◆ **目標 1**
抜粋本文に出てくる人名を、愛称の「ヤス」を除いて、初出の順にすべて挙げる。

だるまさんこちら向かんせ世の中は月雪花に酒と三味線…とまあ、こういきたいものです。

酔っぱらいオヤジのSpiritual Meeting vol.14 「宗教とは何か?」

人気ブログ『ヤスの備忘録』でもおなじみ、
社会分析アナリストの高島康司氏をお招きして、

1 世界で今、起きていること
2 人間の新たなる「精神性」「意識」「思考」

について、飲みながら自由闊達に話すシリーズ。
基本的に毎週更新。

〇『酔っぱらいオヤジのSpiritual Meeting』第14回
「宗教とは何か?」

ゲスト:高島康司氏
聞き手:西塚裕一(五目舎)
2015年9月27日 東京・中野にて収録

西塚 『酔っぱらいオヤジのSpiritual Meeting』です。今日は13回になりました。

ヤス 14回です。

西塚 あ、ごめんさい、14回です。もうすでに酔っぱらってますね。すみません。今日もよろしくお願いいたします。で、あの…

ヤス まず、いつものように、カンパーイ。

西塚 ああ、そうですね、カンパーイ。よろしくお願いします。

ヤス アハハハ、酔っぱらってますね。

ベイナー下院議長の号泣の理由

西塚 急激に飲みすぎました、さきほどから。

あの、前回からの続きでやりたいんですが、その前にですね、いつもの通りと言いますか、時事問題ですね。ヤスさんのご意見というか、ご感想をおうかがいしたほうがいいかなと思います。今週は米中の会談がありましたね、オバマと習近平の。僕はサラッとしか見てませんが、決裂とまでいかないのでしょうが、何かふたりとも苦虫を噛み潰したような顔をしてましたね。率直な意見を取り交わしたとありますが、そうした表現は外交上はあまりよろしくないということだそうで。何もまとまらなかったに近い。反面、ローマ法王の訪米は盛り上がったようですね。どうですか、そのあたり、何かお気づきの点とか、ひと言ありますか?

ヤス そうですね、中国がいかに脅威かといったような、いろんなイメージが喧伝されてるようですが、基本的にはG2と言いましてね、アメリカと中国の間ではいわゆる戦争とか紛争はおそらくない。国がぶつかり合うことは基本的にないという前提で、さまざまな交渉が進められてると思いますね。たとえば、これは4月の記事なんですが、南シナ海でですね、アメリカ海軍と中国海軍が合同軍事演習をやってるんですよ。それは海上救助のための協力の演習なんです。だから水面下では軍事的な協力関係がどんどん深まってるんだと思います。

我々というのは、冷戦構造と同じような形で、アメリカと中国との対立を捉えやすいんですが、それは違うのではないか思います。冷戦期のアメリカとソビエトは、経済的に絡むところがほとんどないんですよ。ソビエトを中心とした社会主義圏というのは、いわゆる社会主義経済ということでね、自由主義圏からまったく切り離された別格の存在なんですね。まったく違ったシステムで回っていて、そこには非常に限られた経済的交流しかなかった。

◆ **目標 2**
一覧の中で「phylum: Tracheophyta」を含む行から一覧の末尾までを、「scientific name」を「species name」に差し替えて書き出す。それ以外の部分は変えない。

データセットに含まれる記録
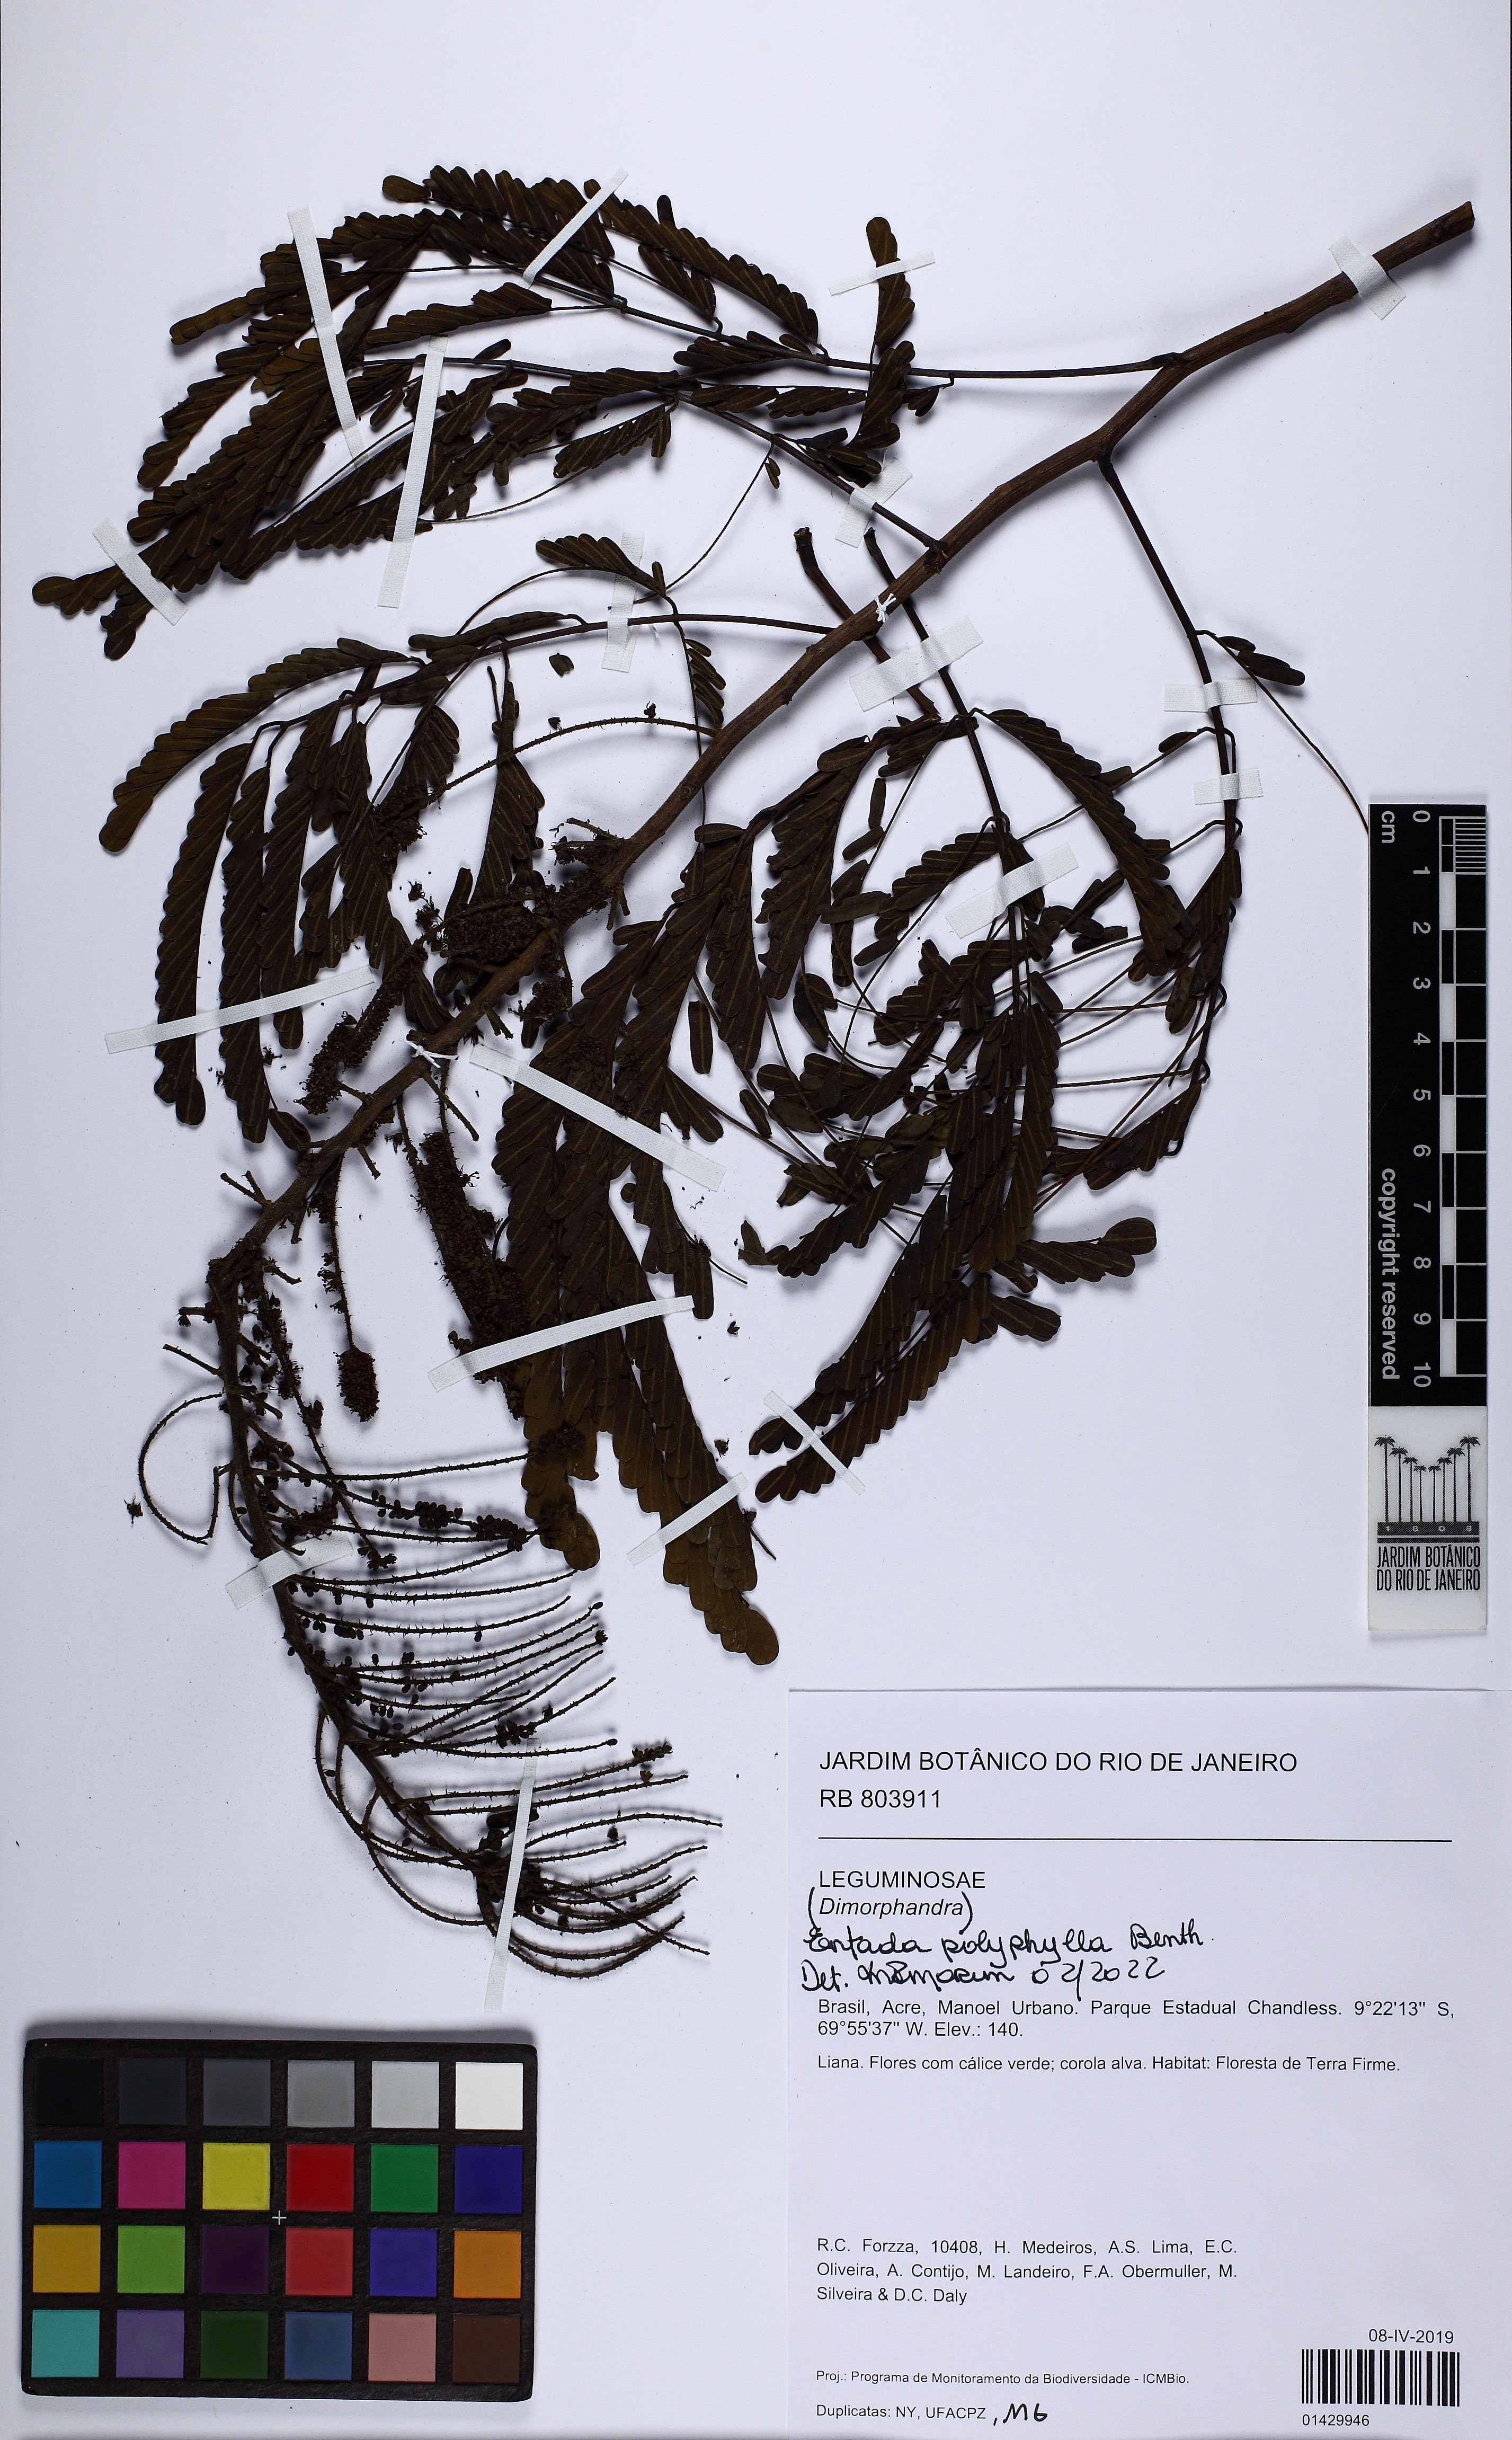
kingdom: Plantae
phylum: Tracheophyta
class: Magnoliopsida
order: Fabales
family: Fabaceae
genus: Entada
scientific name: Entada polyphylla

◆ **出力 1**
高島康司、西塚裕一、ベイナー、オバマ、習近平

◆ **出力 2**
phylum: Tracheophyta
class: Magnoliopsida
order: Fabales
family: Fabaceae
genus: Entada
species name: Entada polyphylla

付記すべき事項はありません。